Placer County, in responding to Realignment, hired David Bennett Consulting to work with county officials in developing the Master Plan. Bennett’s report is a 251-page document on the how the system currently operates, and identifies options and offers methodologies for developing the final Master Plan.

“One of the things that Mr. Bennett identified was how well our organization works as a team,” said Board Chairman Jack Duran, who is also co-chair of the Community Corrections Partnership. “We are blessed to have a criminal justice organization that works well together.”

Developing the Criminal Justice Master Plan consists of a three-phase process: Data collecting and analysis leading to findings and recommendations; reviewing the findings and recommendations; and developing an implementation plan and determining where to best invest public safety resources.
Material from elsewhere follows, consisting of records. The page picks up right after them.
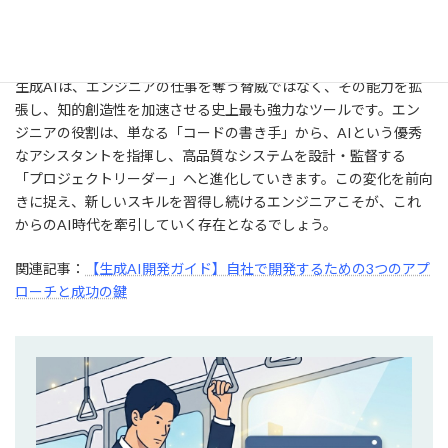
本記事では、生成AIがエンジニアの働き方や開発プロセスに与え
る影響と、その具体的な活用術について解説しました。
生成AIは、エンジニアの仕事を奪う脅威ではなく、その能力を拡
張し、知的創造性を加速させる史上最も強力なツールです。エン
ジニアの役割は、単なる「コードの書き手」から、AIという優秀
なアシスタントを指揮し、高品質なシステムを設計・監督する
「プロジェクトリーダー」へと進化していきます。この変化を前向
きに捉え、新しいスキルを習得し続けるエンジニアこそが、これ
からのAI時代を牽引していく存在となるでしょう。
関連記事：
【生成AI開発ガイド】自社で開発するための3つのアプ
ローチと成功の鍵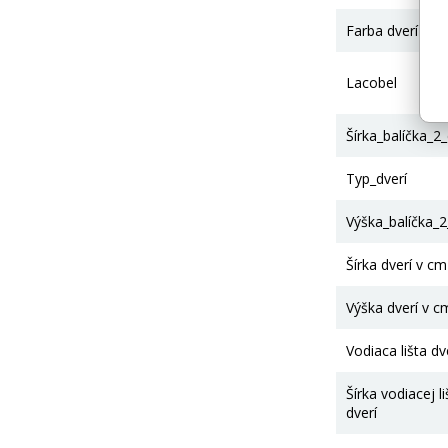
Farba dverí
Lacobel
Šírka_balíčka_2
Typ_dverí
Výška_balíčka_
Šírka dverí v cm
Výška dverí v c
Vodiaca lišta dv
Šírka vodiacej li
dverí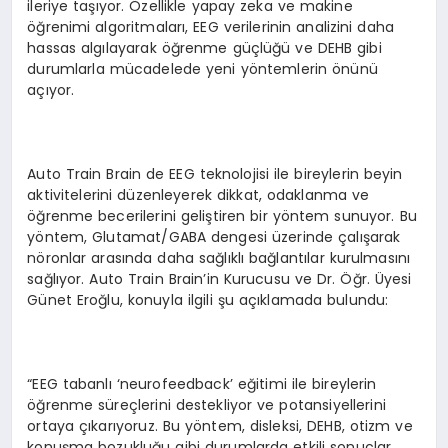
ileriye taşıyor. Özellikle yapay zeka ve makine
öğrenimi algoritmaları, EEG verilerinin analizini daha
hassas algılayarak öğrenme güçlüğü ve DEHB gibi
durumlarla mücadelede yeni yöntemlerin önünü
açıyor.
Auto Train Brain de EEG teknolojisi ile bireylerin beyin
aktivitelerini düzenleyerek dikkat, odaklanma ve
öğrenme becerilerini geliştiren bir yöntem sunuyor. Bu
yöntem, Glutamat/GABA dengesi üzerinde çalışarak
nöronlar arasında daha sağlıklı bağlantılar kurulmasını
sağlıyor. Auto Train Brain’in Kurucusu ve Dr. Öğr. Üyesi
Günet Eroğlu, konuyla ilgili şu açıklamada bulundu:
“EEG tabanlı ‘neurofeedback’ eğitimi ile bireylerin
öğrenme süreçlerini destekliyor ve potansiyellerini
ortaya çıkarıyoruz. Bu yöntem, disleksi, DEHB, otizm ve
konuşma bozukluğu gibi durumlarda etkili sonuçlar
The first two phases have been completed and there are now three workgroups meeting regularly to complete the final phase of the Plan. These workgroups include the Sheriff’s Office, District Attorney, Probation, Health and Human Services, the County’s three indigent defense firms, the County Executive Office, local law enforcement and the Superior Court. Six Superior Court judges are leading the workgroups.

All three workgroups begun meeting this summer and are developing an implementation plan. They will meet twice monthly through December. In addition, the Community Corrections Partnership is meeting monthly to encourage public discourse between Partnership members, service providers and community stakeholders.